Die Frage ist ja, inwieweit das leistbar bleibt. Wie kann der Zugang sichergestellt werden?

Man muss Entwicklung zulassen, um leistbaren Wohnraum zu bekommen. Da hat Wien in Planung und Wohnbaupolitik eine lange Kontinuität, auch in der Umsetzung. Die Nachfrage ist immens, das Angebot muss gesteigert werden, da sind wir aber auf einem guten Weg. Das bedeutet auch nicht immer nur auf der grünen Wiese. Es gibt aber auch Transformationsflächen, etwa das Sophienspital im siebten Bezirk. Eine wahre Cashcow am Immobilienmarkt, doch die Stadt hat sich für 100 Prozent geförderten Wohnbau entschieden. Man hat schon noch die Lenkungsinstrumente selbst in der Hand, vor allem auch, weil man Land und Gemeinde in einem ist.

Wien hat also einen besonderen Fonds geschaffen …

Unabhängig von den Förderlinien ist Grund und Boden das Thema. Wir sind eine der Speerspitzen der Wiener Bodenbevorratung und werden national und international dafür beneidet.
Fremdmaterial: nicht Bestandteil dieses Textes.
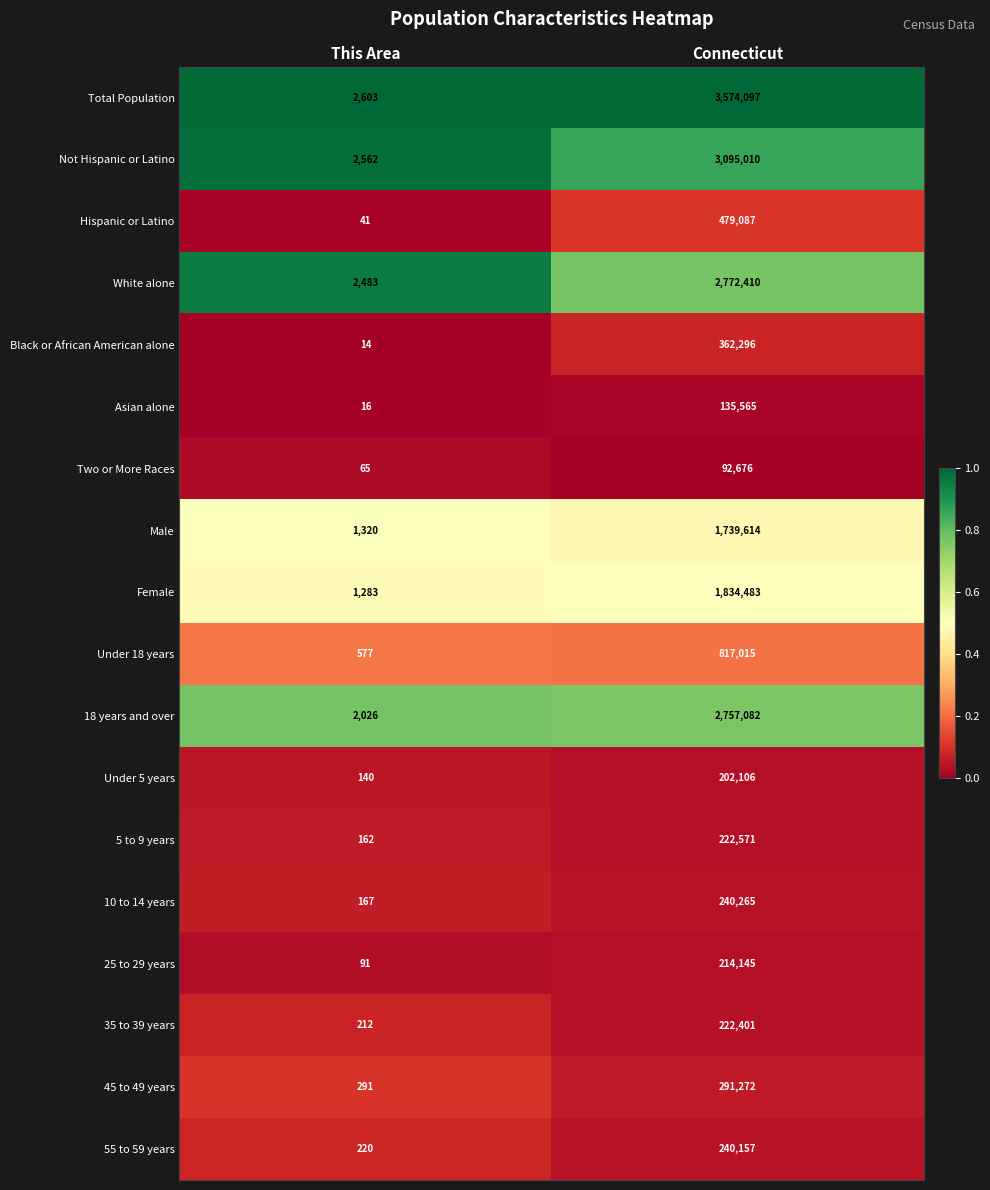

What is the highest value of the Female series?

1834483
Die Stadt hat früh erkannt, wie wichtig die Bodenbevorratung ist und hat daher einen eigenen Fonds mit Grundkapital ausgestattet. Es ist sensationell, wie viele Flächen in der Stadt der Stadt selbst gehören. So kann man Grund und Boden zu vernünftigen Preisen zur Verfügung stellten.